Counsel's 'Kill Them or Hope They Die' Comment Blamed for $2.1M Verdict
After a hostile takeover of a direct marketing firm in 2003, corporate counsel William Wachtel reportedly said in a management meeting that the best way to avoid paying severance to previous managers was to “kill them or hope they die.”
The words, arguably said in jest, have come back to haunt Wachtel, of Wachtel & Masyr in New York. The statement was introduced as evidence in a whistle-blower/defamation action and is being blamed for a February $2.1 million Hudson County, N.J., jury verdict, including $250,000 in punitive damages, the New Jersey Law Journal reports.
The case stems from the 2003 acquisition by hedge fund Chelsey Capital of Hanover Direct, a Weehawken, N.J., direct-marketing company. Wachtel was placed on the Hanover board.
According to the paper, Hanover’s former chief financial officer Charles Blue claimed Wachtel got him fired because Blue opposed a plan to deny severance to another member of old management based on trumped up “good cause” for termination, which Blue believed violated the Employee Retirement Income Security Act.

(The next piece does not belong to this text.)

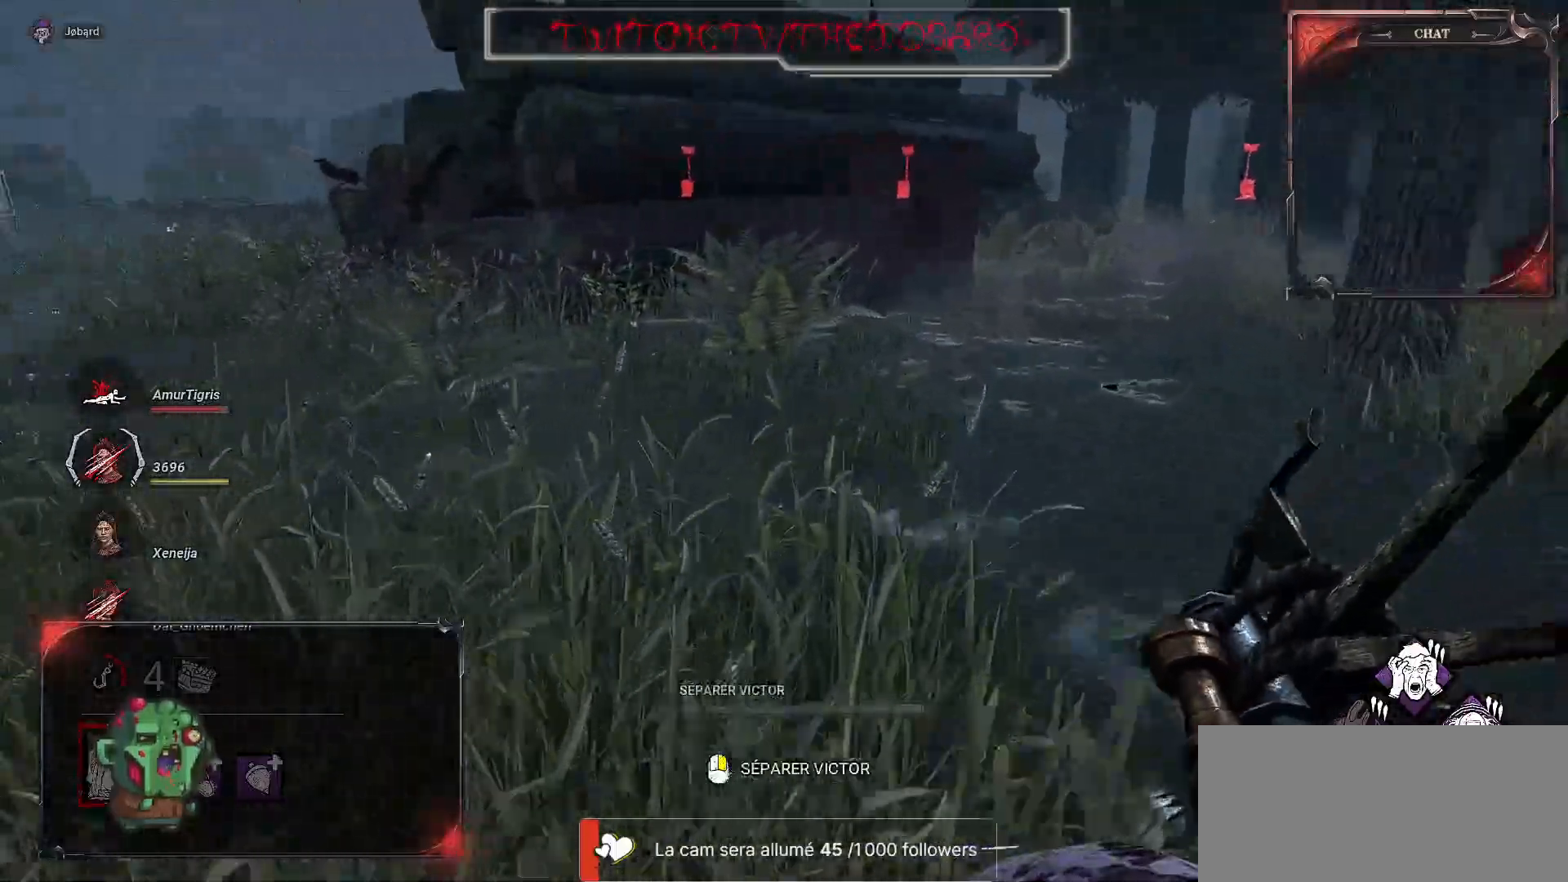
{"keys": ["z"], "mouse": [], "events": []}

The board of directors eventually terminated Blue in 2005 based on findings of an independent investigation by Wilmer Cutler Pickering Hale & Dorr in Washington, D.C. into accounting irregularities at the company’s Roanoke, Va., distribution center.
But Blue argued that Wachtel’s statement sent a message that the new owners were not going to pay the benefits and felt so strongly about it that they might retaliate against Blue for interfering.
Wachtel last week asked that damages be reduced or a new trial be granted.